Les mots que nous utilisons pour désigner les personnes percevant des prestations sociales ont du sens. Selon le terme utilisé, nous induisions une vision différente de la personne mais aussi de nos valeurs. Ainsi par exemple ce titre de BFM TV publié il récemment nous explique « Le plan du gouvernement pour améliorer l’accompagnement des bénéficiaires du RSA » . Ce titre, sans arrière pensée, peut nous interroger, notamment sur le terme utilisé de « bénéficiaire du RSA »
Les allocataires du RSA sont très souvent nommés « bénéficiaires » comme si le fait de toucher une allocation (le RSA) leur apportait un bénéfice ou une plus value. Pourtant la définition du dictionnaire Larousse explique qu’un bénéfice est « un profit réalisé dans une opération financière, commerciale, dans une activité à but lucratif. » Cette définition introduit une notion : le profit. C’est la racine du mot « profiteur » (comme l’utilisent parfois ceux qui critiquent le personnes qui perçoivent le RSA).
Les autres sens du mot bénéfice ne valent guère mieux. Ainsi le Centre National de Ressources textuelles et lexicale donne comme premier sens au mot bénéficiaire « celui ou celle qui obtient des avantages de différente nature ». Être bénéficiaire du RSA permettrait « d’obtenir des avantages ». Ce serait donc un privilège si l’on s’en tient aux usages anciens. En effet ce mot « bénéficiaire » était utilisé au moyen âge pour désigner « celui, celle qui posséde un bénéfice » et plus précisement « Celui, celle qui jouit de privilèges accordés par la loi, par le souverain ». Pourquoi remonter au moyen âge direz vous ? Simplement pour nous rappeler que le Droit à l’époque était divin, revenait aux seigneurs et aux rois qui accordaient des faveurs de jouir d’un privilège quelconque à celui qui disposait ainsi d’un bénéfice.

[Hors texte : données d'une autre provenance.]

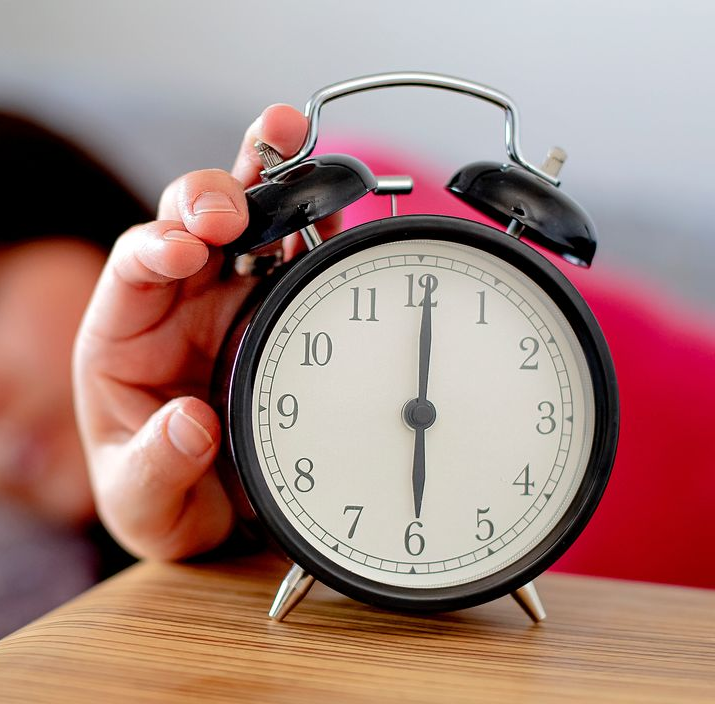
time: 6:00
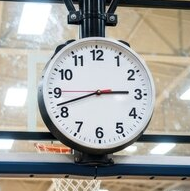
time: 2:42
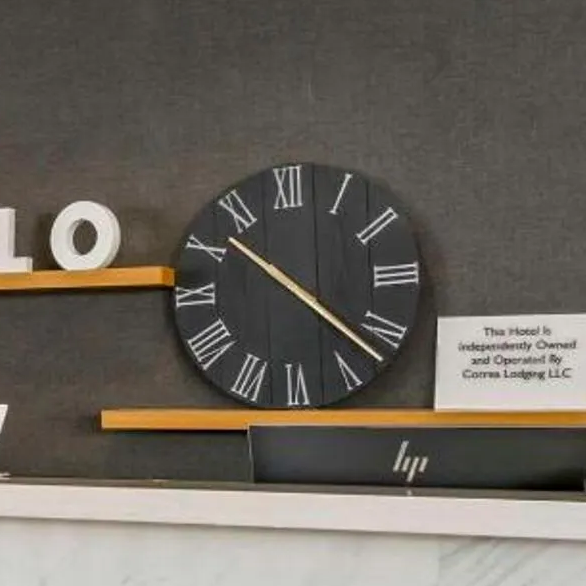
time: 10:22
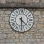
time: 4:29
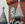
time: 8:32
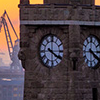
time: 4:00
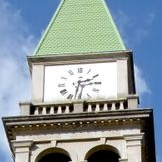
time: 2:32
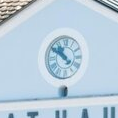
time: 10:50
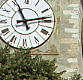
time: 11:13
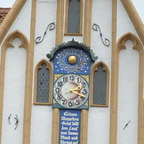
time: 2:18
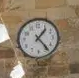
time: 1:23
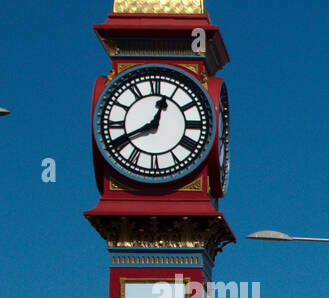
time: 12:40
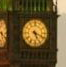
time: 5:18
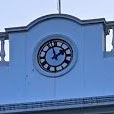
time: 1:57
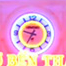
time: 9:34
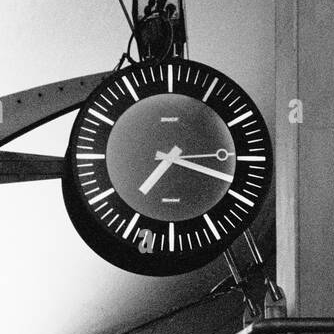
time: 7:18
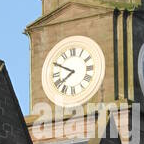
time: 7:49
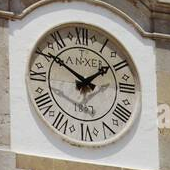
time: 1:50
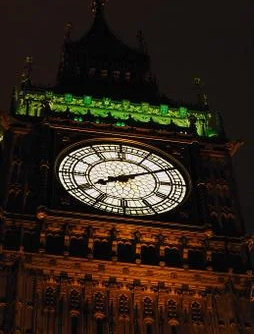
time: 8:09
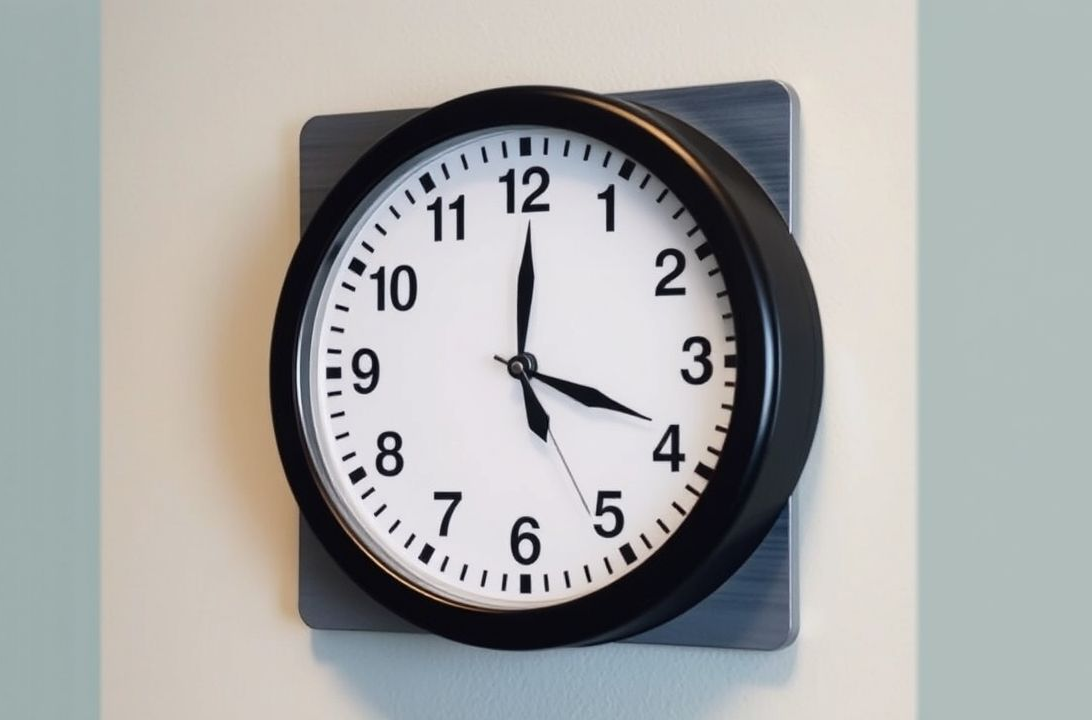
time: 4:00
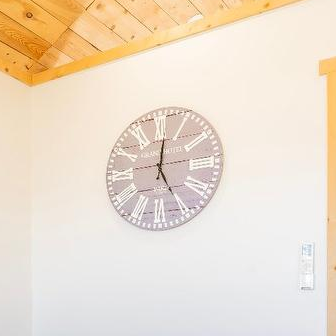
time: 5:01
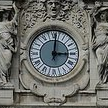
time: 3:01
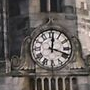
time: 12:18
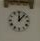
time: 12:07
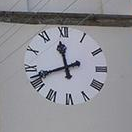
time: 11:42
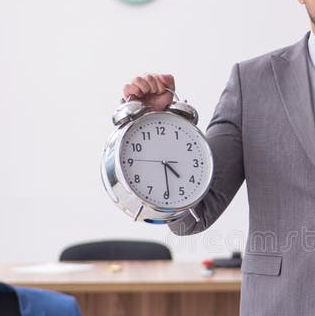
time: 4:29
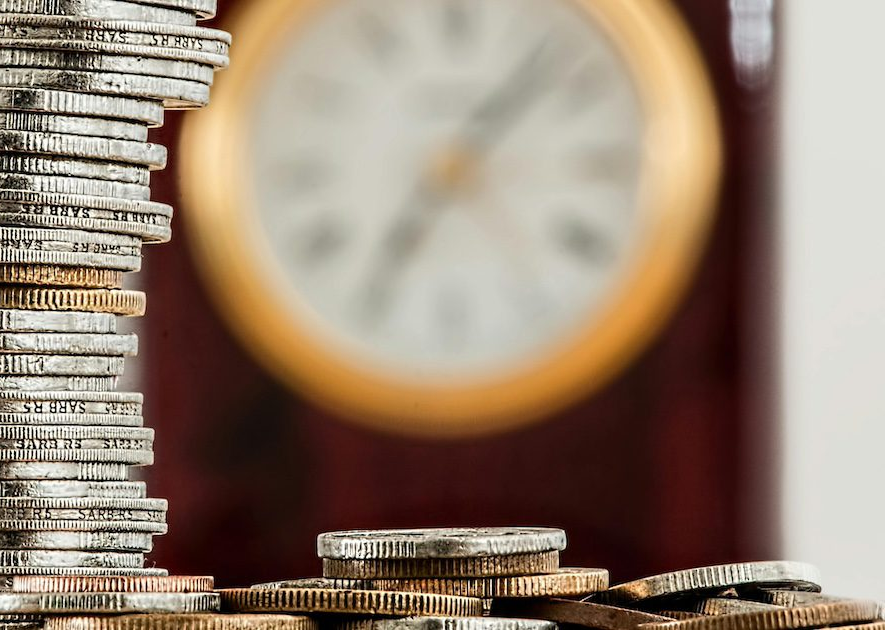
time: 7:07
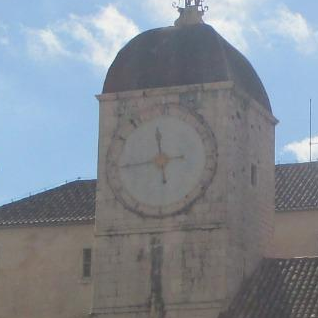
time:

« Nous ne sommes pas des bénéficiaires du RSA ! »
Je ne m’étonne pas alors de la réaction assez vive qu’a eu un allocataire du RSA présent lors de l’installation du tout nouveau Comité Local du Travail Social de Loire Atlantique vendredi dernier à Nantes à l’Hôtel du Département. Il n’a pris la parole qu’une seule fois : « Mesdames, messieurs, je tiens à vous préciser que nous ne sommes pas des bénéficiaires du RSA ! » nous a-t-il dit. « Nous sommes des allocataires d’un Droit ». « Si on nous appelle bénéficiaire, Il faudra expliquer de quel bénéfice il s’agit. Un bénéfice c’est ce qui reste une fois qu’on fait une vente. Je ne vois pas dans le RSA de bénéfice quand on a ça pour vivre » conclua-t-il.
Comment ne pas lui donner raison ? Oui le mot « bénéficiaire » pour parler du RSA (mais aussi de l’AAH et de toutes les prestations sociales) est particulièrement inadapté. Si nous parlons d’une allocation il vaut mieux en effet utiliser le terme d’allocataire ce qui ne distingue pas ni ne stigmatise celui qui la perçoit.
C’est pourquoi je ne peux que remercier cet allocataire du RSA. Ses mots percutants sont venus au bon moment devant les représentants institutionnels des services L’Etat, de la Région, du Département… Pour notre plus grand bénéfice, Il a su nous rappeler combien les termes que nous utilisons ont du sens et sont parfois peu adaptés à la réalité de ceux qui sont ainsi désignés.